> _Source extract_
Many Myanmar words can function as multiple parts of speech depending on context. This module examines surrounding POS tags, determiners, and adverb markers to select the most likely tag, producing a confidence score and audit trail for each decision.
Overview
from myspellchecker.algorithms.pos_disambiguator import POSDisambiguator
disambiguator = POSDisambiguator()
# Word "ကြီး" can be ADJ, N, or V
result = disambiguator.disambiguate_in_context(
word="ကြီး",
word_pos_tags=frozenset(["ADJ", "N", "V"]),
prev_word_pos="V",
next_word_pos=None,
)
print(result.resolved_pos) # "N" (Rule R1: after verb)
The Disambiguation Problem
Many Myanmar words can have multiple POS tags:
| Word | Possible POS | Example Usage |
|---|
ကြီး | ADJ, N, V | big/size/grow |
သား | N, V | son/child/be born |
ပြော | V, N | speak/speech |
Context determines the correct POS:
- “ကြီး သော အိမ်” → ADJ (modifies noun)
- “သူ ကြီး တယ်” → V (before particle)
- “အကြီး ကို” → N (after verb)
Disambiguation Rules
R1: Noun After Verb
If the previous word is a verb, the ambiguous word is likely a noun (object).
# "သူ ပြော ကြီး ကို ဝယ်သည်" → ကြီး = N (after V)
result = disambiguator.disambiguate_in_context(
word="ကြီး",
word_pos_tags=frozenset(["ADJ", "N", "V"]),
prev_word_pos="V",
)
# Rule R1 applied, confidence: 0.85
R2: Adjective Before Noun/Pronoun
If the next word is a noun or pronoun, the ambiguous word is likely an adjective.
# "ကြီး သော အိမ်" → ကြီး = ADJ (before N)
result = disambiguator.disambiguate_in_context(
word="ကြီး",
word_pos_tags=frozenset(["ADJ", "N", "V"]),
next_word_pos="N",
)
# Rule R2 applied, confidence: 0.80
R3: Verb Before Particle
If the next word is a sentence-final or modifying particle, the word is likely a verb.
# "သူ ကြီး ပြီ" → ကြီး = V (before particle)
result = disambiguator.disambiguate_in_context(
word="ကြီး",
word_pos_tags=frozenset(["ADJ", "N", "V"]),
next_word_pos="P_SENT",
)
# Rule R3 applied, confidence: 0.90 (highest priority)

(Dataset entries)
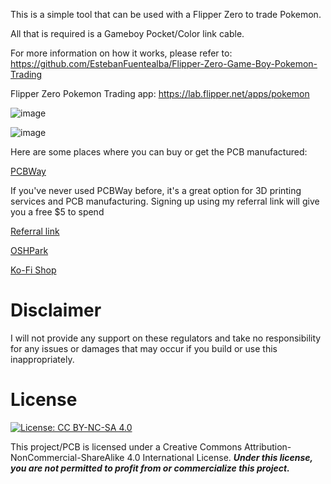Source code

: This is a simple tool that can be used with a Flipper Zero to trade Pokemon.

All that is required is a Gameboy Pocket/Color link cable.

For more information on how it works, please refer to:
https://github.com/EstebanFuentealba/Flipper-Zero-Game-Boy-Pokemon-Trading

Flipper Zero Pokemon Trading app:
https://lab.flipper.net/apps/pokemon

![image](https://github.com/Jackv-makes/Flipper_zero_Pokemon/assets/11802629/0f004f5a-5c74-4059-a229-d565cc3953f5)

![image](https://github.com/Jackv-makes/Flipper_zero_Pokemon/assets/11802629/3ba8287f-e7c1-4aa7-be5a-be63eb6553bd)


Here are some places where you can buy or get the PCB manufactured:

<a href="https://www.pcbway.com/project/shareproject/Flipper_Zero_Pokemon_Trading_Tool_b1f06530.html">PCBWay</a>

If you've never used PCBWay before, it's a great option for 3D printing services and PCB manufacturing. Signing up using my referral link will give you a free $5 to spend

[Referral link](https://pcbway.com/g/yL2sfr)

<a href="https://oshpark.com/shared_projects/k3kgwL1g">OSHPark</a>

<a href="https://ko-fi.com/s/fb74edab4f">Ko-Fi Shop</a>

# Disclaimer
I will not provide any support on these regulators and take no responsibility for any issues or damages that may occur if you build or use this inappropriately. 

# License

 [![License: CC BY-NC-SA 4.0](https://licensebuttons.net/l/by-nc-sa/4.0/80x15.png)](https://creativecommons.org/licenses/by-nc-sa/4.0/)
 
This project/PCB is licensed under a Creative Commons Attribution-NonCommercial-ShareAlike 4.0 International License. ***Under this license, you are not permitted to profit from or commercialize this project.***
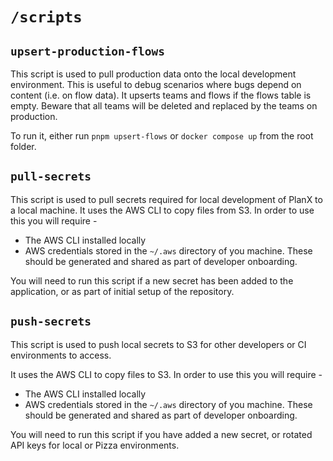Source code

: # `/scripts`
## `upsert-production-flows`

This script is used to pull production data onto the local development environment.
This is useful to debug scenarios where bugs depend on content (i.e. on flow data).
It upserts teams and flows if the flows table is empty.
Beware that all teams will be deleted and replaced by the teams on production.

To run it, either run `pnpm upsert-flows` or `docker compose up` from the root folder.

## `pull-secrets`
This script is used to pull secrets required for local development of PlanX to a local machine.
It uses the AWS CLI to copy files from S3. In order to use this you will require - 
 - The AWS CLI installed locally
 - AWS credentials stored in the `~/.aws` directory of you machine. These should be generated and shared as part of developer onboarding.

You will need to run this script if a new secret has been added to the application, or as part of initial setup of the repository.

## `push-secrets`
This script is used to push local secrets to S3 for other developers or CI environments to access.

It uses the AWS CLI to copy files to S3. In order to use this you will require - 
 - The AWS CLI installed locally
 - AWS credentials stored in the `~/.aws` directory of you machine. These should be generated and shared as part of developer onboarding.

You will need to run this script if you have added a new secret, or rotated API keys for local or Pizza environments.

> _Tasks to carry out_
(a) In the POS disambiguation extract, what confidence score does Rule R3 carry?
(b) Reproduce everything in the POS disambiguation extract from "Many Myanmar words can function" down to "R1: after verb)".

> _Responses per task_
(a) 0.90, the highest priority.

(b)
Many Myanmar words can function as multiple parts of speech depending on context. This module examines surrounding POS tags, determiners, and adverb markers to select the most likely tag, producing a confidence score and audit trail for each decision.
Overview
from myspellchecker.algorithms.pos_disambiguator import POSDisambiguator
disambiguator = POSDisambiguator()
# Word "ကြီး" can be ADJ, N, or V
result = disambiguator.disambiguate_in_context(
word="ကြီး",
word_pos_tags=frozenset(["ADJ", "N", "V"]),
prev_word_pos="V",
next_word_pos=None,
)
print(result.resolved_pos) # "N" (Rule R1: after verb)